▶ **TEXT FOR ANALYSIS**:
+++
Unread post by Thanic Nur Samin » Sun Feb 19, 2017 6:59 pm

We claim that $f(n)=\dfrac{1}{3}\dbinom{n}{2}\dbinom{n-2}{2}$.

Note that the sum simply counts one third of the quadruplet of points $(P_i,P_j,P_k,P_t)$ so that $P_t$ is inside the circle. (Since the $P$'s can permute in the quadruplet).

Now, for a non-reflex angle $\theta$, we intruduce a function $g$ so that $g(\theta)=\theta$ when $\theta \le 90^{\circ}$ and $g(\theta)=180^{\circ}-\theta$ otherwise. Note that if $g(\angle BAC)>g(\angle BDC)$, then $A$ is inside the circle $BDC$.
+++
▶ **TASK 1**:
What is the Spanish translation of the sentence "Note that if $g(\angle BAC)>g(\angle BDC)$, then $A$ is inside the circle $BDC$." from the combinatorial geometry post?
▶ **TASK 2**:
In the combinatorial geometry post, what does $g(\theta)$ equal when the non-reflex angle $\theta$ is greater than $90^{\circ}$?
The data that come next have no connection to the combinatorial geometry post.
+++
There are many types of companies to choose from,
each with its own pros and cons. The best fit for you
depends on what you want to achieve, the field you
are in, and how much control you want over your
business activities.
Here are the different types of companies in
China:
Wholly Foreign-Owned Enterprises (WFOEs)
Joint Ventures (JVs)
+++
▶ **REPLY 1**:
Observe que si $g(\angle BAC)>g(\angle BDC)$, entonces $A$ está dentro de la circunferencia $BDC$.

▶ **REPLY 2**:
$180^{\circ}-\theta$